· Pinpoint service transparently detects presence of Malware on Endpoint devices in real-time without installing any code
Trusteer, the leading provider of secure web access services, last week announced Pinpoint, a new web login and transaction monitoring service that can detect the presence of malware without the need to install any software on the endpoint device.
Pinpoint enables enterprises, financial institutions and other online service providers to transparently detect immediate threats on the user’s machine before allowing them to sign-in or execute transactions. By detecting infections in real-time, Pinpoint helps organizations protect against fraud and information theft in a quick and reliable manner. Organizations can secure infected computers by prompting users to download Trusteer Rapport which will protect the account and remove the malware.
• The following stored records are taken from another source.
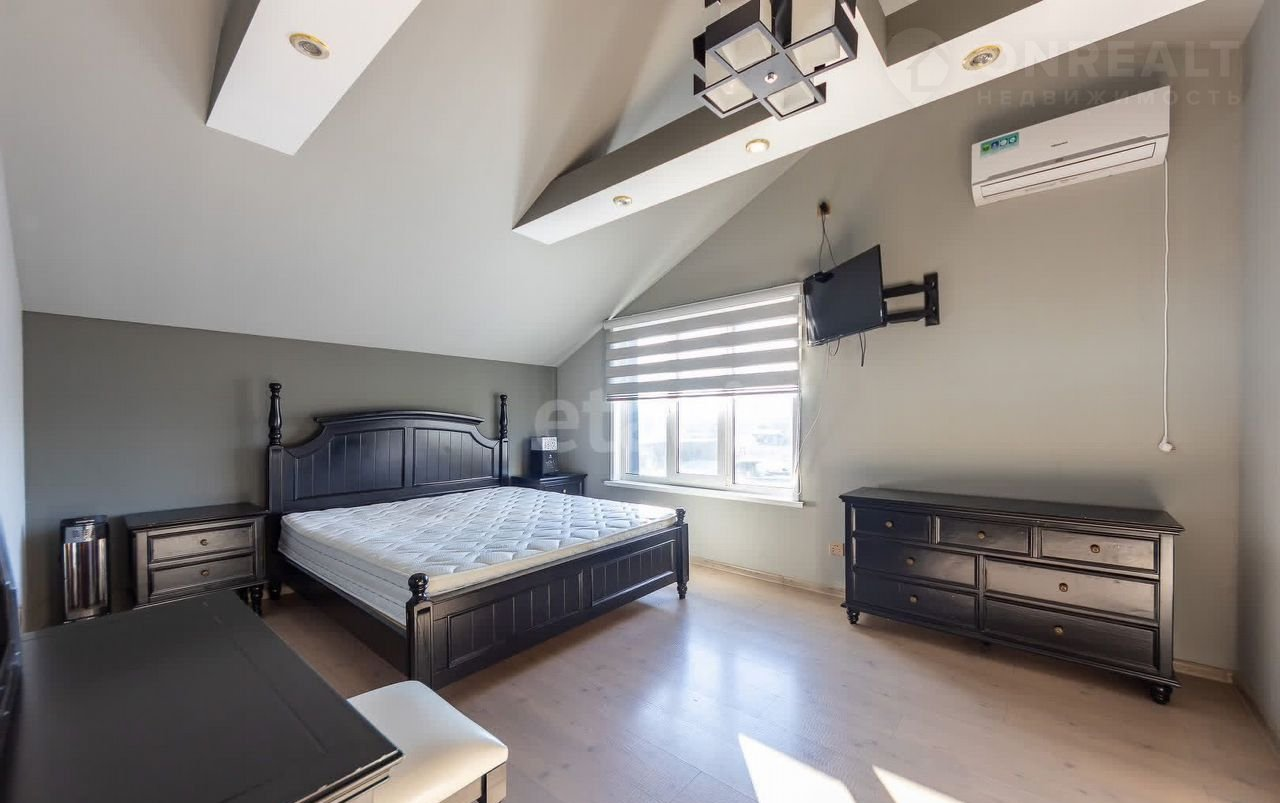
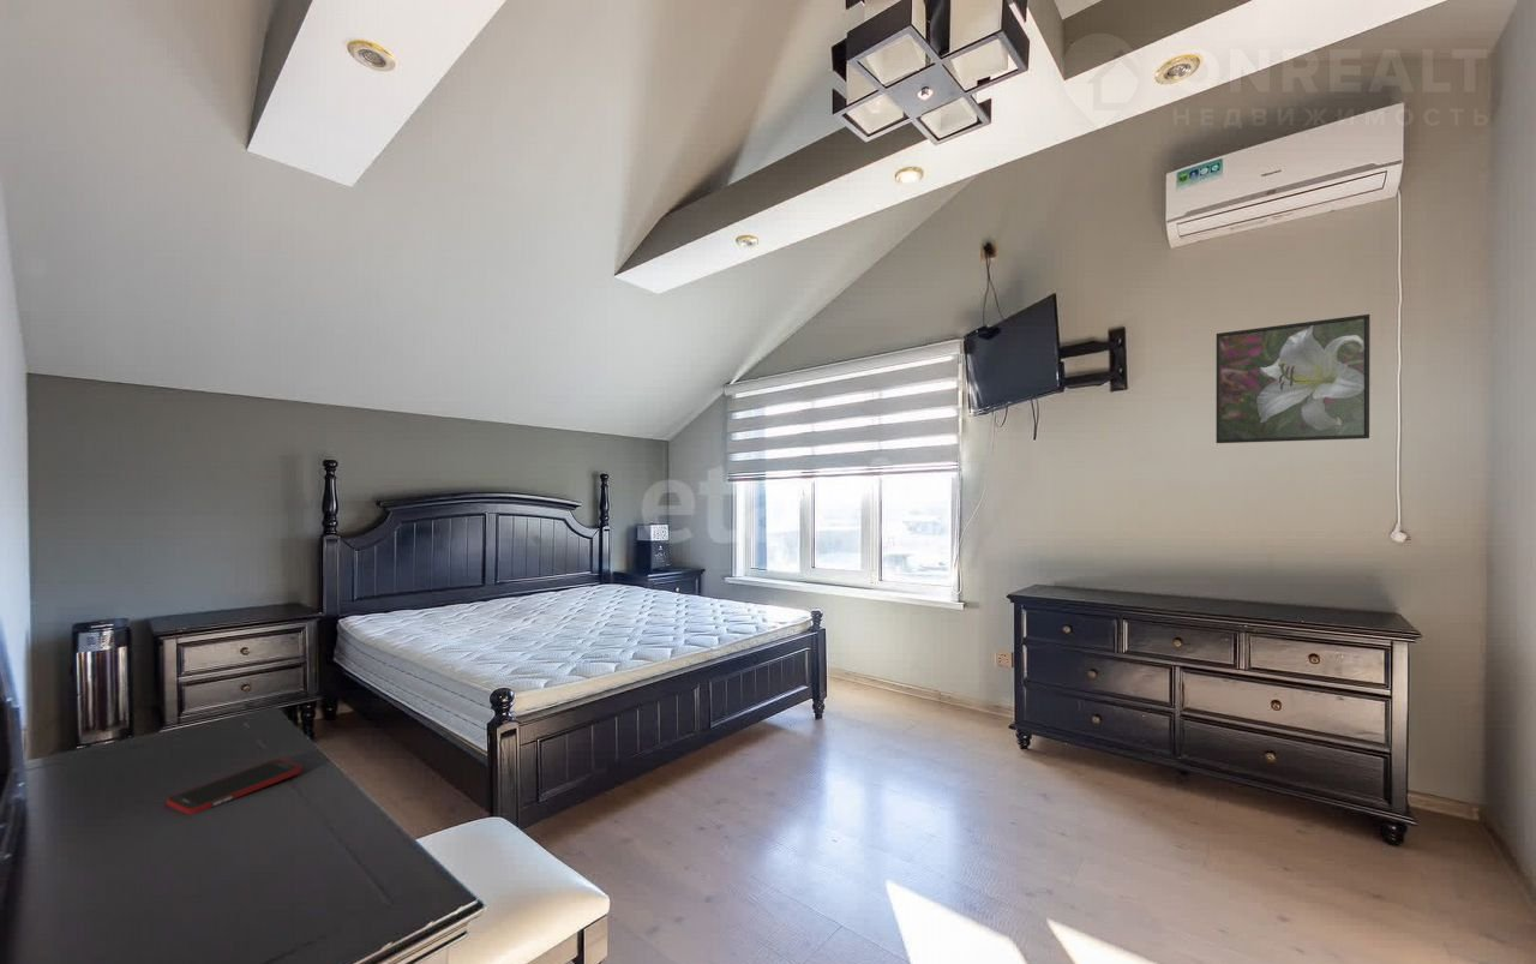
+ cell phone [166,758,304,815]
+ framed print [1216,313,1372,444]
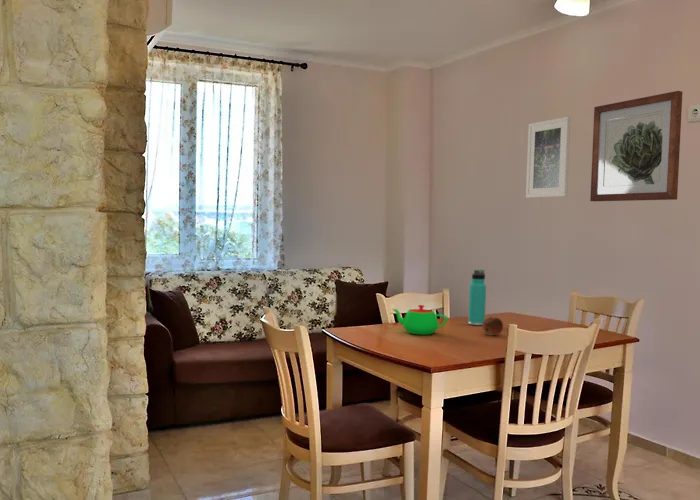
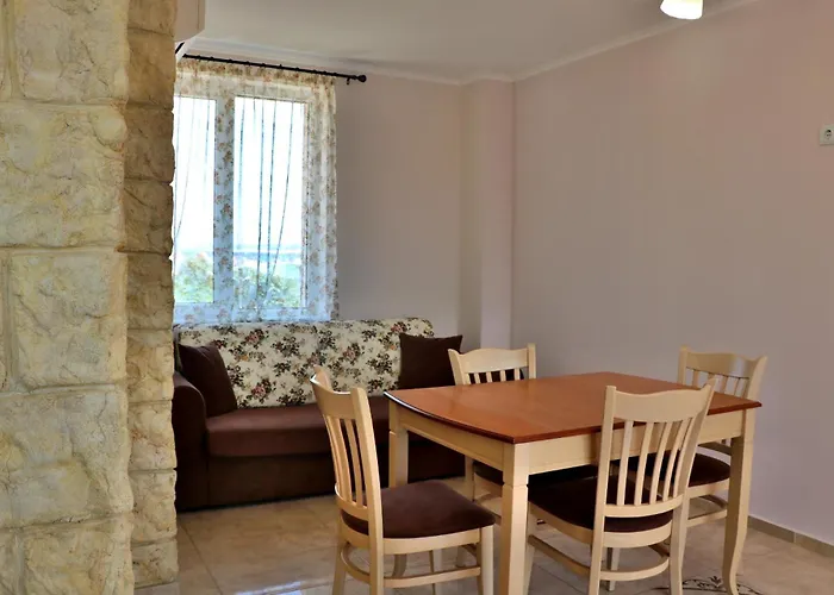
- thermos bottle [467,269,487,326]
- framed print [525,116,571,199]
- wall art [589,90,683,202]
- fruit [482,316,504,336]
- teapot [391,304,448,335]
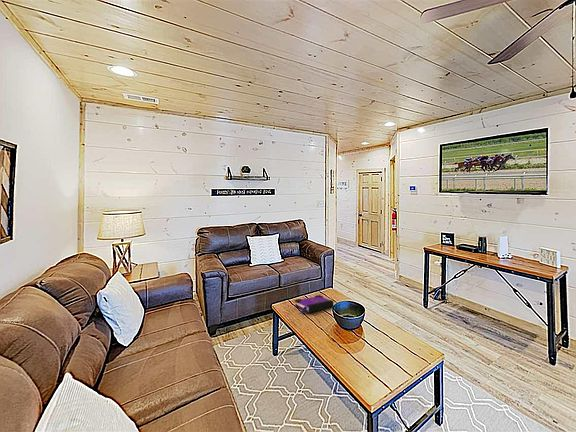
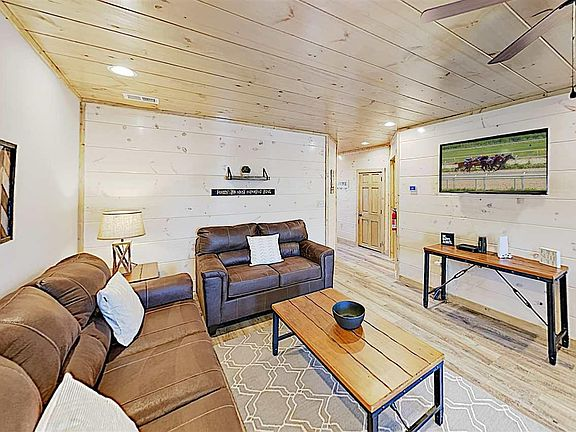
- board game [294,294,334,314]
“Layered security is the best approach to help protect against malware related fraud,” said Matthew Harper Group Vice President of Client Authentication at SunTrust Banks, Inc. “The combination of Pinpoint with Rapport can provide two different layers of protection for our Online Treasury Manager clients. Pinpoint looks at logins and alerts us to any endpoints that may pose a security risk, while Rapport provides endpoint protection. In addition, Rapport and Pinpoint supply us with valuable information that can assist SunTrust in helping Online Treasury Manager clients fight against online fraud.”
No False Positives
Unlike other transaction monitoring solutions that generate a high rate of false positives, Trusteer Pinpoint uses intelligence gathered from malware command and control servers to accurately detect behaviors associated with infected computers. This information is provided in real-time through a cloud service that is constantly updated with new behaviors. Currently, Pinpoint achieves an 80% detection rate with zero false positives. This detection rate, which is steadily increasing, is already remarkable compared to the notoriously low industry average for malware detection products.
Seamless Integration
For easy integration into existing applications and security processes, Pinpoint uses a cloud service to perform the entire assessment of machines that request Trusteer protected web pages. Integration into existing web applications is fast and easy and can be achieved within hours. Customers can configure Pinpoint to support both manual and automated workflows for responding to malware attacks, including:
- Sending an email alert to the IT security team with information about the end-user and the malware detected, which is useful for processes that involve personally contacting end-users to inform them of the problem
- Having the web application read the results using the Pinpoint API during login or when the user executes a transaction, and generate automatic responses such as blocking account access or the transaction, and presenting a page that requests the user contact customer service.
How Banks are Using Pinpoint
Several large financial institutions in North America and Europe have been using a beta version of Pinpoint for several months to address a variety of security challenges. Some have been looking for additional layers of detection and protection that can operate when Rapport is not installed on the endpoint device. Others have been using the system to assess the malware risk within their customer base and feed this information in real-time to their risk engines and traditional fraud detection systems through dedicated APIs.
“Web fraud prevention is a three legged stool that combines detection, protection, and remediation,” said Yaron Dycian, vice president of products for Trusteer. “With the release of Pinpoint, we have added a no-software option for login and transaction monitoring that complements the comprehensive protection and remediation capabilities provided by Rapport. Now organizations can deploy multi-layer protection that covers their entire customer base and generates real-time information about malware that can be used to block fraud attempts.”